● **Article**:

If you want to be my Buddy on the NaNo site, you can find my profile HERE 

Friday, March 24, 2017

Character Encounters feat. the Cast of Blood Ties!



For the final day of Indie E-Con I wanted to do something fun and take part in Kendra's "Character Encounters" which is a writing link-up she runs on her blog where the author writes about encountering their characters in a place Kendra chooses. She came up with a special one for the E-Con where you encounter the characters at a physical Indie (not)E-Con! I just thought this sounded like a lot of fun, and figured you guys would hopefully find it entertaining so I decided to give it a go. Go check out the other Character Encounters people have done for E-Con as well right here! Also visit Kendra's blog and see the rest of E-Con here.

Disclaimer: This is officially the strangest thing I have ever written. But I guess every author has to try to meta thing at least once :P This kind of turned into more of a satire on just my writing process with some in-jokes, but I hope it's still entertaining. Enjoy!

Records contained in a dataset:
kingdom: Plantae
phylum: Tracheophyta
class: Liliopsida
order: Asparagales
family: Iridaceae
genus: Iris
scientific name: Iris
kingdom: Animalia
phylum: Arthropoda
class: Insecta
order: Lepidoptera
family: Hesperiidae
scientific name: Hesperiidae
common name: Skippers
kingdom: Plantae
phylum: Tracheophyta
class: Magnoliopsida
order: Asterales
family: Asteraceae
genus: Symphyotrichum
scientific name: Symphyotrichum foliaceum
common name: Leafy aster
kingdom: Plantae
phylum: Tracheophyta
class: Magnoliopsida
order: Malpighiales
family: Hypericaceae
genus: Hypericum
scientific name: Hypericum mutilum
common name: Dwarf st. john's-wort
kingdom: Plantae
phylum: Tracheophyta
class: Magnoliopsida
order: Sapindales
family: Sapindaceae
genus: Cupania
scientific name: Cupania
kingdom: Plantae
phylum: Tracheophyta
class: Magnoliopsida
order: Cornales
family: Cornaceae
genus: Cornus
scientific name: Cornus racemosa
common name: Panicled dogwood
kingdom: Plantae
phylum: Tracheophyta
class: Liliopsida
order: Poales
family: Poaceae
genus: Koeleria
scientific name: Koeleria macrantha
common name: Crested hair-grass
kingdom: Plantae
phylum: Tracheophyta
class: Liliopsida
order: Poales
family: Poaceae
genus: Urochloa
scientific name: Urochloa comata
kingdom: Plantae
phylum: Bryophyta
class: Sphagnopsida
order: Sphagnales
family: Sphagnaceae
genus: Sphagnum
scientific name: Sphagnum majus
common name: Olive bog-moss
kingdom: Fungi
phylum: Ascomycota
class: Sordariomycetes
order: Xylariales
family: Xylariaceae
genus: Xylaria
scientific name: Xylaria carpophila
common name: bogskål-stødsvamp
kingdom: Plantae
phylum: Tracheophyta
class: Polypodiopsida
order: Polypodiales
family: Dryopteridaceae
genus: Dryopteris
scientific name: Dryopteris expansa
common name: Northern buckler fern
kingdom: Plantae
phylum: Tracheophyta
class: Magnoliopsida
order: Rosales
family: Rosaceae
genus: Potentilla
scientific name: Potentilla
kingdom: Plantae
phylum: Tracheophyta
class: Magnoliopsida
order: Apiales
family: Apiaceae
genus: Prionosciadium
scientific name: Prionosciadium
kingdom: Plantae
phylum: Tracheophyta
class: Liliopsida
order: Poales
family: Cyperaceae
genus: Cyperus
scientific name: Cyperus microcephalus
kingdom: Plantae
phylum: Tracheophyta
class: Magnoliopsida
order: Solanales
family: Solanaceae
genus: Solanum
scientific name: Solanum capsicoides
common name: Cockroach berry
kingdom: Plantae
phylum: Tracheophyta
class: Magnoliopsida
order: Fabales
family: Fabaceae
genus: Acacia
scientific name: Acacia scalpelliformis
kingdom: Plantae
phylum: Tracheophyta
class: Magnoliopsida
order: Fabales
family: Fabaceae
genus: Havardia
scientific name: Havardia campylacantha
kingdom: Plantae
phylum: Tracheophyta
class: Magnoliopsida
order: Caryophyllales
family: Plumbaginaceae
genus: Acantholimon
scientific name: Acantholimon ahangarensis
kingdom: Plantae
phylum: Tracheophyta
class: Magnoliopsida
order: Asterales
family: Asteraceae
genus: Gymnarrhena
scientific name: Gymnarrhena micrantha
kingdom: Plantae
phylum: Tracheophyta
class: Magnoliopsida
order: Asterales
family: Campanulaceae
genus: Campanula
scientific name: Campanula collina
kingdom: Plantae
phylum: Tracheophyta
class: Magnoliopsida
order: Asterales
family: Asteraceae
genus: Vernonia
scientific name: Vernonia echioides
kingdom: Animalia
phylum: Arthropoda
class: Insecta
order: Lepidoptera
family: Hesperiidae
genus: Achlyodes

● **Required task 1**: In the blog post, what is the name of the writing link-up that Kendra runs on her blog?
● **Required task 2**: Copy out the records verbatim, from the first line of the records up to and including the line with "genus: Solanum".
The text and the records come from separate sources.

● **Response 1**: Character Encounters

● **Response 2**:
kingdom: Plantae
phylum: Tracheophyta
class: Liliopsida
order: Asparagales
family: Iridaceae
genus: Iris
scientific name: Iris
kingdom: Animalia
phylum: Arthropoda
class: Insecta
order: Lepidoptera
family: Hesperiidae
scientific name: Hesperiidae
common name: Skippers
kingdom: Plantae
phylum: Tracheophyta
class: Magnoliopsida
order: Asterales
family: Asteraceae
genus: Symphyotrichum
scientific name: Symphyotrichum foliaceum
common name: Leafy aster
kingdom: Plantae
phylum: Tracheophyta
class: Magnoliopsida
order: Malpighiales
family: Hypericaceae
genus: Hypericum
scientific name: Hypericum mutilum
common name: Dwarf st. john's-wort
kingdom: Plantae
phylum: Tracheophyta
class: Magnoliopsida
order: Sapindales
family: Sapindaceae
genus: Cupania
scientific name: Cupania
kingdom: Plantae
phylum: Tracheophyta
class: Magnoliopsida
order: Cornales
family: Cornaceae
genus: Cornus
scientific name: Cornus racemosa
common name: Panicled dogwood
kingdom: Plantae
phylum: Tracheophyta
class: Liliopsida
order: Poales
family: Poaceae
genus: Koeleria
scientific name: Koeleria macrantha
common name: Crested hair-grass
kingdom: Plantae
phylum: Tracheophyta
class: Liliopsida
order: Poales
family: Poaceae
genus: Urochloa
scientific name: Urochloa comata
kingdom: Plantae
phylum: Bryophyta
class: Sphagnopsida
order: Sphagnales
family: Sphagnaceae
genus: Sphagnum
scientific name: Sphagnum majus
common name: Olive bog-moss
kingdom: Fungi
phylum: Ascomycota
class: Sordariomycetes
order: Xylariales
family: Xylariaceae
genus: Xylaria
scientific name: Xylaria carpophila
common name: bogskål-stødsvamp
kingdom: Plantae
phylum: Tracheophyta
class: Polypodiopsida
order: Polypodiales
family: Dryopteridaceae
genus: Dryopteris
scientific name: Dryopteris expansa
common name: Northern buckler fern
kingdom: Plantae
phylum: Tracheophyta
class: Magnoliopsida
order: Rosales
family: Rosaceae
genus: Potentilla
scientific name: Potentilla
kingdom: Plantae
phylum: Tracheophyta
class: Magnoliopsida
order: Apiales
family: Apiaceae
genus: Prionosciadium
scientific name: Prionosciadium
kingdom: Plantae
phylum: Tracheophyta
class: Liliopsida
order: Poales
family: Cyperaceae
genus: Cyperus
scientific name: Cyperus microcephalus
kingdom: Plantae
phylum: Tracheophyta
class: Magnoliopsida
order: Solanales
family: Solanaceae
genus: Solanum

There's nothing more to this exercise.